--- Task to complete ---
Copy out each line below in which the string "drawn" appears.

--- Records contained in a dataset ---

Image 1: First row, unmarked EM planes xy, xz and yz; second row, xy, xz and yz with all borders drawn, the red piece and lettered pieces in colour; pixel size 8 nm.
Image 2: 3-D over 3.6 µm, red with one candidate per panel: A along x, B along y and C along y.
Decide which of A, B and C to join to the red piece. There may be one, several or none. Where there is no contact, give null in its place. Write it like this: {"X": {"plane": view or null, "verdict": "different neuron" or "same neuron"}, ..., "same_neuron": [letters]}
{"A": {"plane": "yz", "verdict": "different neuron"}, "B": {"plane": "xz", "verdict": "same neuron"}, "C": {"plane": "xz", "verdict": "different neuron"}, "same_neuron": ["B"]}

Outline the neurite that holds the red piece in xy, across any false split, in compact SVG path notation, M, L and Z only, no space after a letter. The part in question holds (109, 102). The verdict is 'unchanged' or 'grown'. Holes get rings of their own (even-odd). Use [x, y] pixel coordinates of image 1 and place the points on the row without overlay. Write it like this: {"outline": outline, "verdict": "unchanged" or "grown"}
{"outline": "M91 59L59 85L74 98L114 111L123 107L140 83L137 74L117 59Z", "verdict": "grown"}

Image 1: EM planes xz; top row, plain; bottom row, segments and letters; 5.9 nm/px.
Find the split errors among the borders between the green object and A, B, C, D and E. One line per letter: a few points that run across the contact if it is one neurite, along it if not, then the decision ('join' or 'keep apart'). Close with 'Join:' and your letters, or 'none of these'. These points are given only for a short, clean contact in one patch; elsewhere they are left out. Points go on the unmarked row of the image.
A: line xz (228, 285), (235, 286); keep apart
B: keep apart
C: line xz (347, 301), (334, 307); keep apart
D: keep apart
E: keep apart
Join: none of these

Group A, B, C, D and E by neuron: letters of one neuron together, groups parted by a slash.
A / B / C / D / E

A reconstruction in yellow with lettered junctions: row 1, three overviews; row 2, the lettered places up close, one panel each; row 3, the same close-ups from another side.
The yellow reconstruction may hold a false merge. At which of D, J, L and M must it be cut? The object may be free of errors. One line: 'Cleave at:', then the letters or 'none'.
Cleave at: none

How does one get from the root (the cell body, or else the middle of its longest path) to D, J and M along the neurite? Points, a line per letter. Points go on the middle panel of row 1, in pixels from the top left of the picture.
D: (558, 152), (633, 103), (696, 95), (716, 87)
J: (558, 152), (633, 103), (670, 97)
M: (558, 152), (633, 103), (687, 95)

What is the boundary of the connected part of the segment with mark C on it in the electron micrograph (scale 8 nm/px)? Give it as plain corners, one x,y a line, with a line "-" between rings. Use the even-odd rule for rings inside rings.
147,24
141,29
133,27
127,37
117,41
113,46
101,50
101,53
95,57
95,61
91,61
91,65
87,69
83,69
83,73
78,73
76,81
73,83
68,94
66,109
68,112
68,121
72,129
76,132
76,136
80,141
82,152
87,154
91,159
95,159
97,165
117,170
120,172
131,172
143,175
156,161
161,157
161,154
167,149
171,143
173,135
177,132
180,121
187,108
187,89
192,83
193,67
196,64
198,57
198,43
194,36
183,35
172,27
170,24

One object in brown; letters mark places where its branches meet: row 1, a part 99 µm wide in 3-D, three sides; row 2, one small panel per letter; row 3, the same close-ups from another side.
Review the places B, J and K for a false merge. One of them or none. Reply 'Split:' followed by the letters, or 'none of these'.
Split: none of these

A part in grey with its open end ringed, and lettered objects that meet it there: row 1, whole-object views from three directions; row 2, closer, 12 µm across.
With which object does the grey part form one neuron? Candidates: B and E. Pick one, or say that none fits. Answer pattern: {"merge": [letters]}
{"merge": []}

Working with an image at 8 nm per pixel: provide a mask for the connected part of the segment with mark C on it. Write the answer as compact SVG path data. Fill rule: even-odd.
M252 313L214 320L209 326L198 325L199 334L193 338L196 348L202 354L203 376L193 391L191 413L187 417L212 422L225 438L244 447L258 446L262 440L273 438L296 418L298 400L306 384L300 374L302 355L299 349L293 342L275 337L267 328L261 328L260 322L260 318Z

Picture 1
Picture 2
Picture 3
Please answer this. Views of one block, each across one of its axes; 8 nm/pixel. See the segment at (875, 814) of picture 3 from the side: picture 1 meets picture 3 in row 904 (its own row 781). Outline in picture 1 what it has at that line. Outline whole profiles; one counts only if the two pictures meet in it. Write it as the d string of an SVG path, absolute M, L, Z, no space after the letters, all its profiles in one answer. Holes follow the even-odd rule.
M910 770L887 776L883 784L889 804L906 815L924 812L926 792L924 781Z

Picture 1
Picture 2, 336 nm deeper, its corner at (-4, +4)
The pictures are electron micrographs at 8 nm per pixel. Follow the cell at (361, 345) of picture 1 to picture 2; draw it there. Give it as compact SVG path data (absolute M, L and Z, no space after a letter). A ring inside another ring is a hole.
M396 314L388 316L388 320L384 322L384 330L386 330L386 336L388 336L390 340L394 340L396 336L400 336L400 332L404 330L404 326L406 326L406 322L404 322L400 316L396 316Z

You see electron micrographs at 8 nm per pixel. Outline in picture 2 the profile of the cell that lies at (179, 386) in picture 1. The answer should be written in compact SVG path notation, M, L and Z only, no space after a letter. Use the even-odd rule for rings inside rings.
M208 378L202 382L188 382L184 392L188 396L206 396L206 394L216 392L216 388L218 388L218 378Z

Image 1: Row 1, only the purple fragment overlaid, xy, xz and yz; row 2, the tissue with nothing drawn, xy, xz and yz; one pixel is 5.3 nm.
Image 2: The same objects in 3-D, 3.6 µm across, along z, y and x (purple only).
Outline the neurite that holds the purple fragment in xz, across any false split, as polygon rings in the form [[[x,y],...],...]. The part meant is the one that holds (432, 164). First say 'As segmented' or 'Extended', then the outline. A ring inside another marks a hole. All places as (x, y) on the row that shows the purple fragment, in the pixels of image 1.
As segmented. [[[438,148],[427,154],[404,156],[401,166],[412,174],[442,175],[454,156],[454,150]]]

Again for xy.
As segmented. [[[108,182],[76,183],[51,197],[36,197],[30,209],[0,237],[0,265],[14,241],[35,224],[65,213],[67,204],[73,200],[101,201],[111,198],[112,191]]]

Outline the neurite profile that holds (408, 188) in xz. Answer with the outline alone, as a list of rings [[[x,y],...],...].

--- Answer box ---
Image 1: First row, unmarked EM planes xy, xz and yz; second row, xy, xz and yz with all borders drawn, the red piece and lettered pieces in colour; pixel size 8 nm.
Image 1: Row 1, only the purple fragment overlaid, xy, xz and yz; row 2, the tissue with nothing drawn, xy, xz and yz; one pixel is 5.3 nm.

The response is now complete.